▶ Exercise goal: Transcribe the full listing without changing a word, and omit its pictures.

▶ Entries supplied:
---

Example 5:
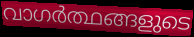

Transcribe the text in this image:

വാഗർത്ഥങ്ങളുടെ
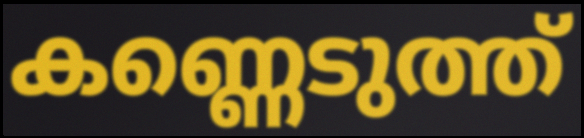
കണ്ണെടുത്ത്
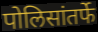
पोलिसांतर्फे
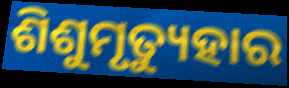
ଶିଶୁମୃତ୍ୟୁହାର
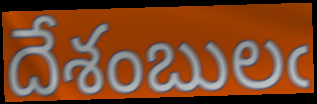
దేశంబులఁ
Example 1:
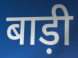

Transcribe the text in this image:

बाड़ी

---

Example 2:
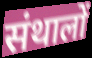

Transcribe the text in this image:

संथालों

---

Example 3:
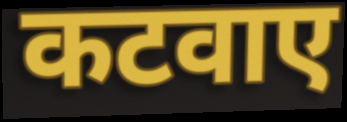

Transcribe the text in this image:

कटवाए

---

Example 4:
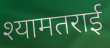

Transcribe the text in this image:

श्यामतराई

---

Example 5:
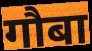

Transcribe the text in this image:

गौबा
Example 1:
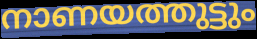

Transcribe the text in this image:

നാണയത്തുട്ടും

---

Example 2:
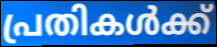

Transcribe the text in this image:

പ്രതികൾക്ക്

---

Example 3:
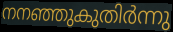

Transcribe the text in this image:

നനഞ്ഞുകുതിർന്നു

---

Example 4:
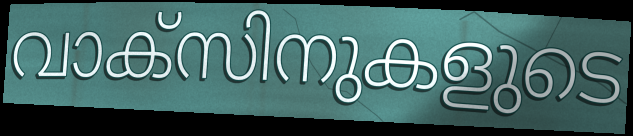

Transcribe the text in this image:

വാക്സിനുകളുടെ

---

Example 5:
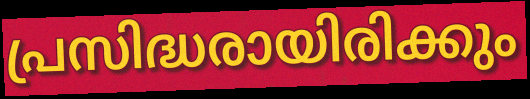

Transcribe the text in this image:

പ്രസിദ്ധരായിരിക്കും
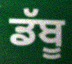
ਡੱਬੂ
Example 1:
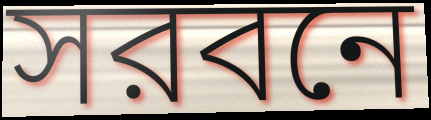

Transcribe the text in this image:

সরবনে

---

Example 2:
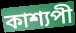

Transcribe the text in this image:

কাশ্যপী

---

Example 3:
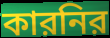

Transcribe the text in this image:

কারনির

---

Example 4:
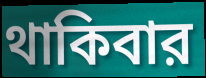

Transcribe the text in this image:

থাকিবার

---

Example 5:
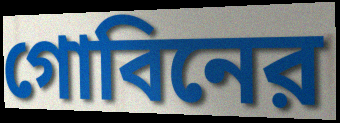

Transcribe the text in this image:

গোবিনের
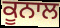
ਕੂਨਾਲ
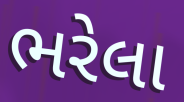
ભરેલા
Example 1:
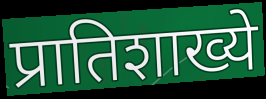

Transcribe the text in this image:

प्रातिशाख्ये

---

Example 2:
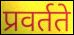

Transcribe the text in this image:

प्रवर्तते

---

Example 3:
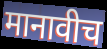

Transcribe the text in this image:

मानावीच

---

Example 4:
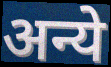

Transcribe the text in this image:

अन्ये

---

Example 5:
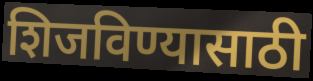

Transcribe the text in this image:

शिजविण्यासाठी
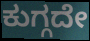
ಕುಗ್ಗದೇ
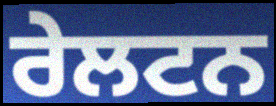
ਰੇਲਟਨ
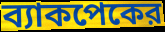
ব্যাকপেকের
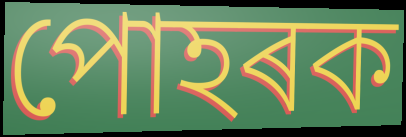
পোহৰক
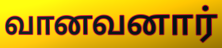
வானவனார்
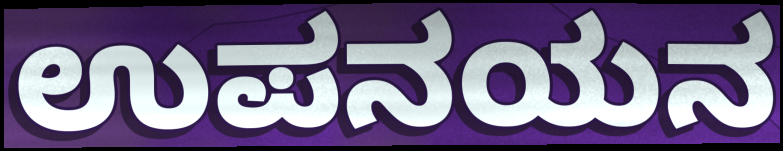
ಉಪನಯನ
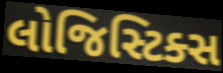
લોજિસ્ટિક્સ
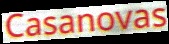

▶ Finished exercise:
---

Example 5:

Transcribe the text in this image:

വാഗർത്ഥങ്ങളുടെ
കണ്ണെടുത്ത്
पोलिसांतर्फे
ଶିଶୁମୃତ୍ୟୁହାର
దేశంబులఁ
Example 1:

Transcribe the text in this image:

बाड़ी

---

Example 2:

Transcribe the text in this image:

संथालों

---

Example 3:

Transcribe the text in this image:

कटवाए

---

Example 4:

Transcribe the text in this image:

श्यामतराई

---

Example 5:

Transcribe the text in this image:

गौबा
Example 1:

Transcribe the text in this image:

നാണയത്തുട്ടും

---

Example 2:

Transcribe the text in this image:

പ്രതികൾക്ക്

---

Example 3:

Transcribe the text in this image:

നനഞ്ഞുകുതിർന്നു

---

Example 4:

Transcribe the text in this image:

വാക്സിനുകളുടെ

---

Example 5:

Transcribe the text in this image:

പ്രസിദ്ധരായിരിക്കും
ਡੱਬੂ
Example 1:

Transcribe the text in this image:

সরবনে

---

Example 2:

Transcribe the text in this image:

কাশ্যপী

---

Example 3:

Transcribe the text in this image:

কারনির

---

Example 4:

Transcribe the text in this image:

থাকিবার

---

Example 5:

Transcribe the text in this image:

গোবিনের
ਕੂਨਾਲ
ભરેલા
Example 1:

Transcribe the text in this image:

प्रातिशाख्ये

---

Example 2:

Transcribe the text in this image:

प्रवर्तते

---

Example 3:

Transcribe the text in this image:

मानावीच

---

Example 4:

Transcribe the text in this image:

अन्ये

---

Example 5:

Transcribe the text in this image:

शिजविण्यासाठी
ಕುಗ್ಗದೇ
ਰੇਲਟਨ
ব্যাকপেকের
পোহৰক
வானவனார்
ಉಪನಯನ
લોજિસ્ટિક્સ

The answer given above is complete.